摘要： 针对现有的RFID室内定位算法的精度容易受到环境因素影响的问题,提出了一种基于异步优势动作评价(Asynchronous Advantage Actor-critic,A3C)的RFID室内定位算法。该算法的主要步骤为:1)将RFID的信号强度RSSI值作为输入值,多个线程子动作网络并行交互采样学习,利用子评价网络评价动作值的优劣,使模型不断优化,找到最优信号强度RSSI值,并训练定位模型;子线程网络定期将网络参数异步更新到全局网络上,全局网络最后输出参考标签的具体位置,同时训练得到异步优势动作评价定位模型。2)在线定位阶段,当待测目标进入待测区域时,记录待测目标的信号强度RSSI值,将其输入异步优势动作评价定位模型中,子线程网络从全局网络中获取最新定位信息,对待测目标进行定位,最后输出目标的具体位置。实验数据表明,基于异步优势动作评价的RFID室内定位算法与传统的基于向量机(Support Vector Machines,SVM)定位、基于极限学习机(Extreme Learning Machine,ELM)定位、基于多层神经网络定位(Multi-Layer Perceptron,MLP)的RFID室内定位算法相比,定位平均误差分别下降了66.114%,50.316%,44.494%;定位稳定性分别平均提高了59.733%,53.083%,43.748%。
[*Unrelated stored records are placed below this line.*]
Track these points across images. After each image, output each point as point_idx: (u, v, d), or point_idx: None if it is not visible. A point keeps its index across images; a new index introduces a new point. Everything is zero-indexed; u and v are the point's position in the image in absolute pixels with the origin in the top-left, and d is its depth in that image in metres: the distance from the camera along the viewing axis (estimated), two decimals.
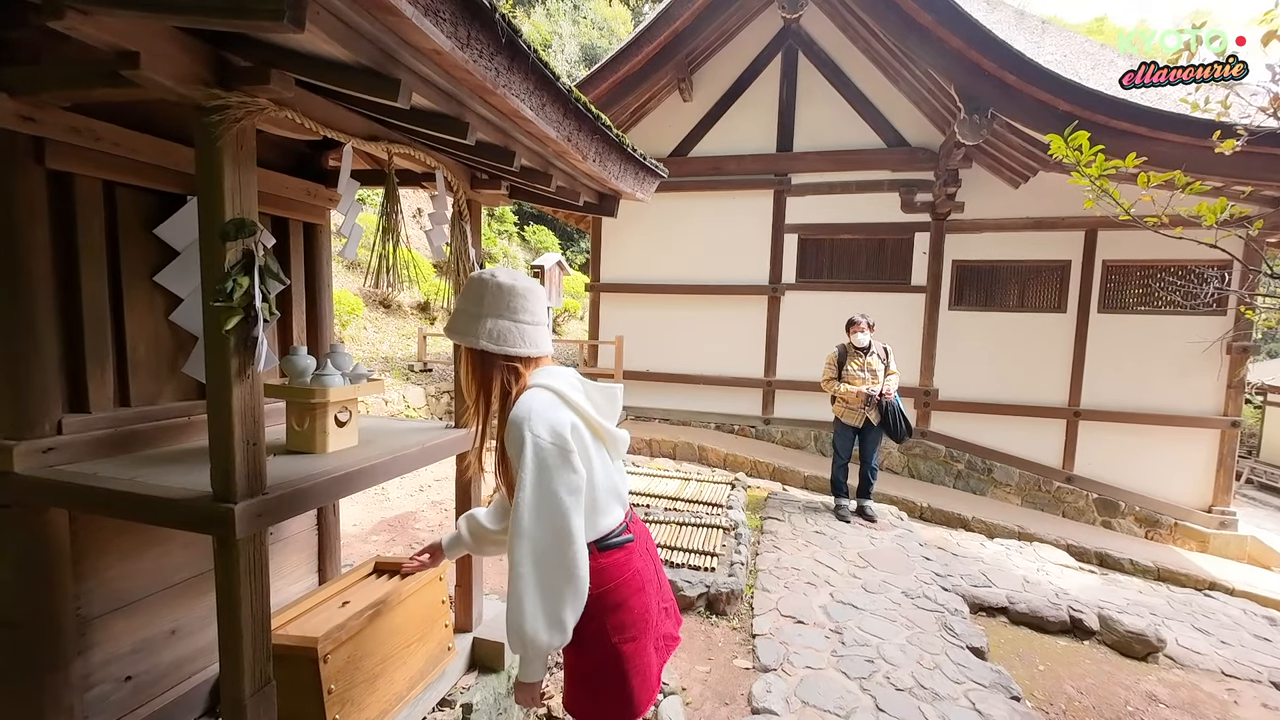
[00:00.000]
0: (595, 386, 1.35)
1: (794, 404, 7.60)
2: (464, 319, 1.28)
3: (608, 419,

实验结果表明,基于异步优势动作评价的RFID室内定位算法在处理大量室内定位目标时具有较好的定位性能。

关键词: RFID, RSSI, 强化学习, 室内定位, 异步优势动作评价

Abstract: In view of the fact that the accuracy of existing RFID indoor positioning algorithm is easily affected by environment factors and the robustness is not strong,this paper proposed an RFID indoor positioning algorithm based on asynchronous advantage actor-critic (A3C).The main steps of the algorithm are as follows.Firstly,the RSSI value of RFID signal strength is used as the input value.The multi-thread sub-action network parallel interactive sampling learning,and the sub-evaluation network evaluates the advantage and disadvantage of the action value,so that the model is continuously optimized to find the best signal strength RSSI and trains the positioning model.The sub-thread network updates the network parameters to the global network on a regular basis,and the global network finally outputs the specific location of the reference tag,at the same time the asynchronous advantage actor-critic positioning model is trained.Secondly,in the online positioning stage,when the target to be tested enters the area to be tested,the signal strength RSSI value of the object to be tested is recorded and input into the asynchronous advantage actor-critic positioning model.The sub-thread network obtains the latest positioning information from the global network,locates the side target,and finally outputs the specific position of the target.RFID indoor positioning algorithm based on asynchronous advantage actor-critic was compared with the traditional RFID indoor positioning algorithm based on Support Vector Machines (SVM) positioning,Extreme Learning Machine (ELM) positioning,and Multi-Layer Perceptron positioning (MLP).Experiment results show that the mean positioning error of the proposed algorithm is respectively decreased by 66.114%,50.316% and 44.494%; the average positioning stability is respectively increased by 59.733%,53.083% and 43.748%.The experiment results show that the proposed RFID indoor positioning algorithm based on asynchronous advantage actor-critic has better positioning performance when dealing with a large number of indoor positioning targets.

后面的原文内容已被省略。